### EXERCISE DETAILS
Starting at the line with "Все защитно-герметические изделия" and continuing through the end of the items, rewrite those lines with "Antworten" swapped for "Reply" and nothing else altered. Leave the pictures out of your answer.

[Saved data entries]
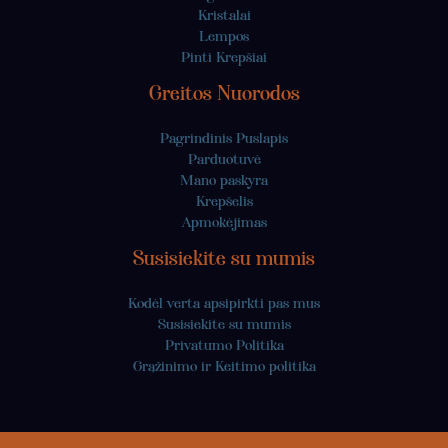
Kristalai
Lempos
Pinti Krepšiai
Greitos Nuorodos
Pagrindinis Puslapis
Parduotuvė
Mano paskyra
Krepšelis
Apmokėjimas
Susisiekite su mumis
Kodėl verta apsipirkti pas mus
Susisiekite su mumis
Privatumo Politika
Grąžinimo ir Keitimo politika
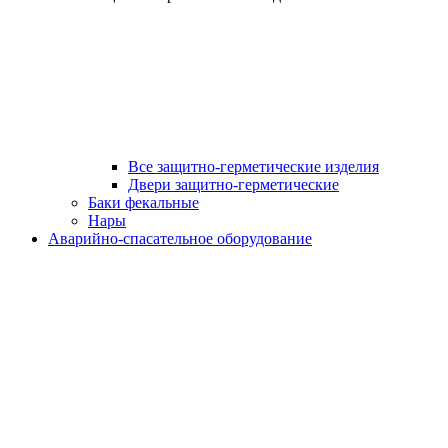
Все защитно-герметические изделия
Двери защитно-герметические
Баки фекальные
Нары
Аварийно-спасательное оборудование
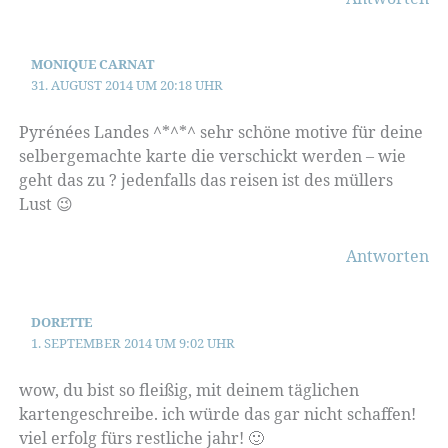
MONIQUE CARNAT
31. AUGUST 2014 UM 20:18 UHR
Pyrénées Landes ^*^*^ sehr schöne motive für deine
selbergemachte karte die verschickt werden – wie
geht das zu ? jedenfalls das reisen ist des müllers
Lust 😉
Antworten
DORETTE
1. SEPTEMBER 2014 UM 9:02 UHR
wow, du bist so fleißig, mit deinem täglichen
kartengeschreibe. ich würde das gar nicht schaffen!
viel erfolg fürs restliche jahr! 🙂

### WRITTEN RESPONSE
Все защитно-герметические изделия
Двери защитно-герметические
Баки фекальные
Нары
Аварийно-спасательное оборудование
MONIQUE CARNAT
31. AUGUST 2014 UM 20:18 UHR
Pyrénées Landes ^*^*^ sehr schöne motive für deine
selbergemachte karte die verschickt werden – wie
geht das zu ? jedenfalls das reisen ist des müllers
Lust 😉
Reply
DORETTE
1. SEPTEMBER 2014 UM 9:02 UHR
wow, du bist so fleißig, mit deinem täglichen
kartengeschreibe. ich würde das gar nicht schaffen!
viel erfolg fürs restliche jahr! 🙂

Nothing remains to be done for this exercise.